§ **Task details**: What is the number of lines in the entries that contain the word "Camino"? Reply with that number only.

####

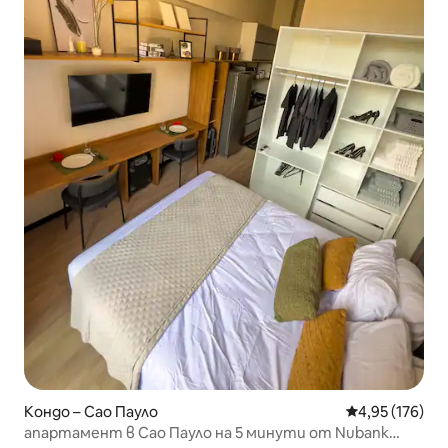
Кондо – Сао Пауло
Средна оценка
4,95 (176)
апартамент в Сао Пауло на 5 минути от Nubank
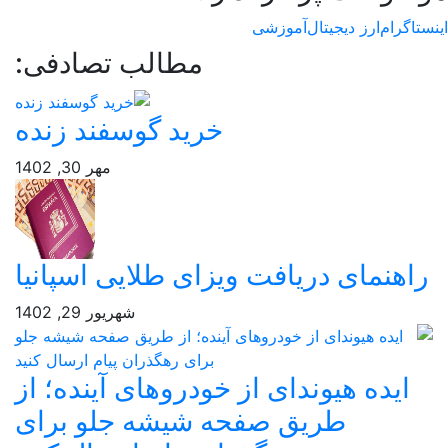
اگرام
ارز دیجیتال
آموزشی
مطالب تصادفی:
خرید گوسفند زنده
مهر 30, 1402
اهنمای دریافت ویزای طلایی اسپانیا
شهریور 29, 1402
ایده هیوندای از خودروهای آینده؛ از
طریق صفحه شیشه جلو برای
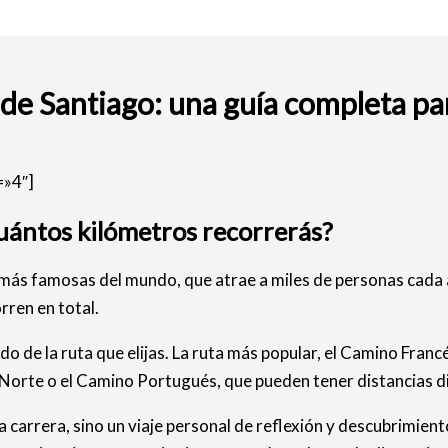
de Santiago: una guía completa pa
BAJO
=»4″]
uántos kilómetros recorrerás?
n más famosas del mundo, que atrae a miles de personas cad
rren en total.
o de la ruta que elijas. La ruta más popular, el Camino Fran
 Norte o el Camino Portugués, que pueden tener distancias d
 carrera, sino un viaje personal de reflexión y descubrimien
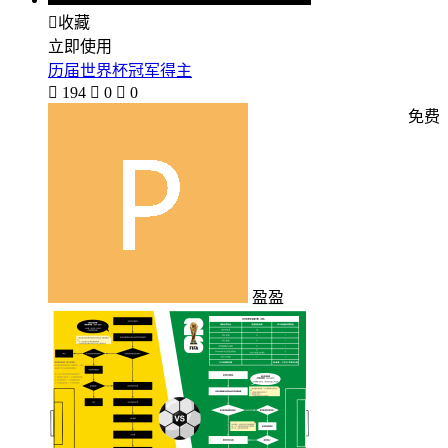

收藏
立即使用
历届世界杯冠军得主

194

0

0
免费
盈盈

####

§ **The answer**: 2